As of 1 February, North Macedonia has begun applying a revised framework for purchasing electricity used to offset losses in the national transmission network. The updated system, introduced under the country’s Energy Law, marks a shift in how the transmission system operator secures energy required to maintain grid balance.
The electricity transmission system operator MEPSO has already completed its first procurement cycle under the new rules, covering the February-March 2026 delivery period. Officials explained that the redesigned model positions MEPSO as a more active market participant, both legally and commercially, particularly regarding electricity acquisition for technical loss compensation. The regulatory adjustments were developed transparently to ensure equal treatment of all eligible market participants.
A key change is the introduction of multi-segment daily procurement, allowing purchases to align more closely with actual hourly loss patterns.
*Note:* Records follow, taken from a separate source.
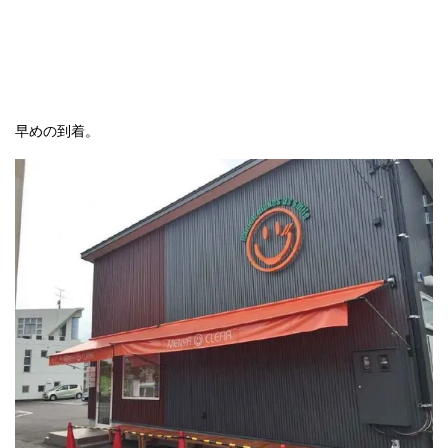
早めの到着。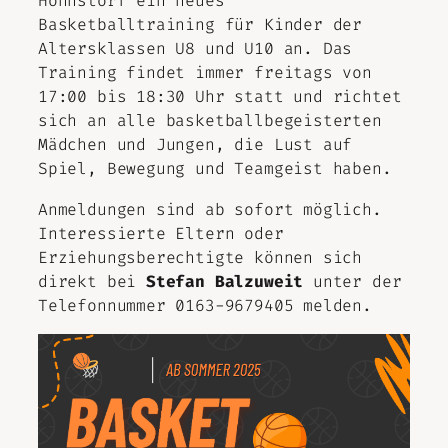
Hohnstorf ein neues
Basketballtraining für Kinder der
Altersklassen U8 und U10 an. Das
Training findet immer freitags von
17:00 bis 18:30 Uhr statt und richtet
sich an alle basketballbegeisterten
Mädchen und Jungen, die Lust auf
Spiel, Bewegung und Teamgeist haben.
Anmeldungen sind ab sofort möglich.
Interessierte Eltern oder
Erziehungsberechtigte können sich
direkt bei
Stefan Balzuweit
unter der
Telefonnummer 0163-9679405 melden.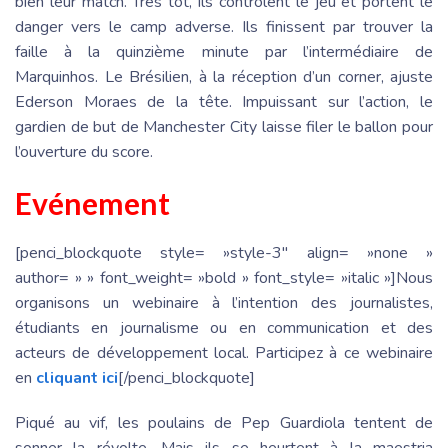
bien leur match. Très tôt, ils contrôlent le jeu et portent le
danger vers le camp adverse. Ils finissent par trouver la
faille à la quinzième minute par l’intermédiaire de
Marquinhos. Le Brésilien, à la réception d’un corner, ajuste
Ederson Moraes de la tête. Impuissant sur l’action, le
gardien de but de Manchester City laisse filer le ballon pour
l’ouverture du score.
Evénement
[penci_blockquote style= »style-3″ align= »none »
author= » » font_weight= »bold » font_style= »italic »]Nous
organisons un webinaire à l’intention des journalistes,
étudiants en journalisme ou en communication et des
acteurs de développement local. Participez à ce webinaire
en
cliquant ici
[/penci_blockquote]
Piqué au vif, les poulains de Pep Guardiola tentent de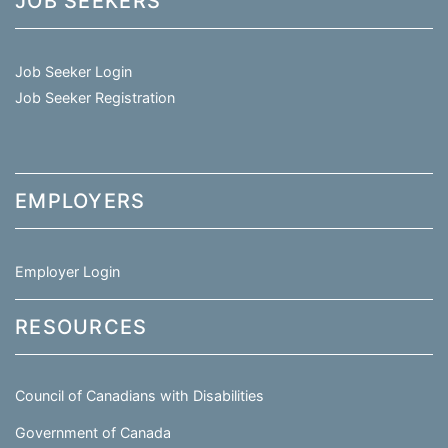
JOB SEEKERS
Job Seeker Login
Job Seeker Registration
EMPLOYERS
Employer Login
RESOURCES
Council of Canadians with Disabilities
Government of Canada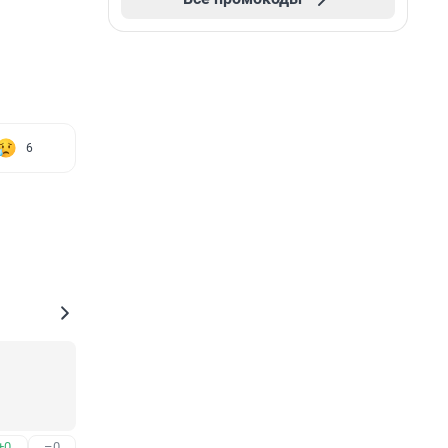
6
+0
–0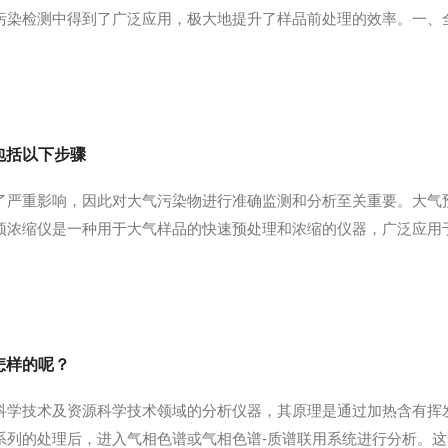
污染检测中得到了广泛应用，极大地提升了样品前处理的效率。一、
性或半挥发性有机污染物(VOCs/SVOCs)从固体基质中分离出
稳定性和可重复性...
包括以下步骤
了严重影响，因此对大气污染物进行准确监测和分析至关重要。大气
预浓缩仪是一种用于大气样品的快速预处理和浓缩的仪器，广泛应用
中，然后经过吸附材料，吸附材料可以选择性地吸附大气中的污染物
容器中。最后，浓缩后的样...
怎样的呢？
科学技术及资源科学技术领域的分析仪器，其原理是通过加热含有挥
系列的处理后，进入气相色谱或气相色谱-质谱联用系统进行分析。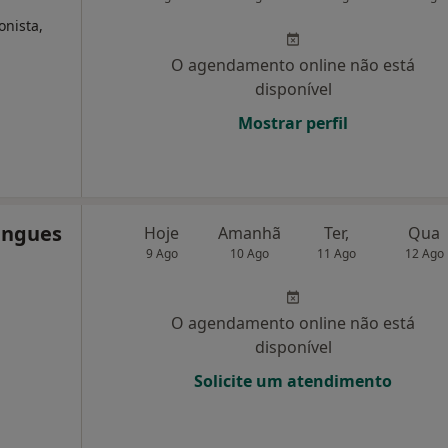
onista,
O agendamento online não está
disponível
Mostrar perfil
ingues
Hoje
Amanhã
Ter,
Qua
9 Ago
10 Ago
11 Ago
12 Ago
O agendamento online não está
disponível
Solicite um atendimento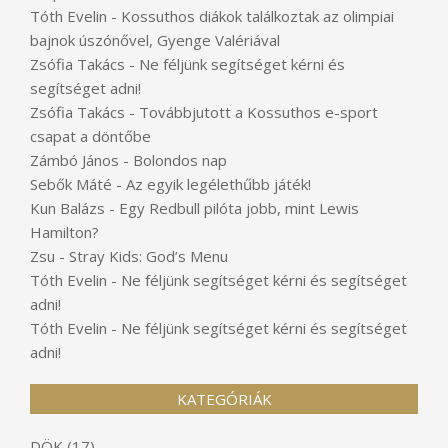
Tóth Evelin
-
Kossuthos diákok találkoztak az olimpiai
bajnok úszónővel, Gyenge Valériával
Zsófia Takács
-
Ne féljünk segítséget kérni és
segítséget adni!
Zsófia Takács
-
Továbbjutott a Kossuthos e-sport
csapat a döntőbe
Zámbó János
-
Bolondos nap
Sebők Máté
-
Az egyik legélethűbb játék!
Kun Balázs
-
Egy Redbull pilóta jobb, mint Lewis
Hamilton?
Zsu
-
Stray Kids: God’s Menu
Tóth Evelin
-
Ne féljünk segítséget kérni és segítséget
adni!
Tóth Evelin
-
Ne féljünk segítséget kérni és segítséget
adni!
KATEGÓRIÁK
DÖK
(17)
This method improves forecasting accuracy, strengthens planning, and reduces overall financial exposure. Suppliers benefit as well, gaining flexibility to submit bids only for the periods in which they have available generation capacity.
Another major modification is the removal of the modulation coefficient, previously limiting participation for certain suppliers. Eliminating this restriction broadens market access and enables more adaptable bidding structures. Additionally, the minimum bid threshold has been lowered to 1 MW, opening opportunities for smaller domestic producers to compete in tenders. By allowing companies to offer volumes reflecting actual production and for chosen timeframes, the system encourages wider participation and enhances market competitiveness.
Once bids are submitted, MEPSO ranks them based on offered prices and quantities for each time segment. Contracts are awarded from the most economically advantageous offers, expressed in euros/MWh, until the required energy volume for each period is fully secured.
According to MEPSO, the new framework provides both operational and financial benefits, including improved flexibility in managing network losses, more precise planning, increased supplier participation, and reduced imbalance costs. Early results indicate measurable savings: electricity prices achieved in the first procurement under the revised rules were approximately 10% lower in February and 4% lower in March compared with the same months in 2025.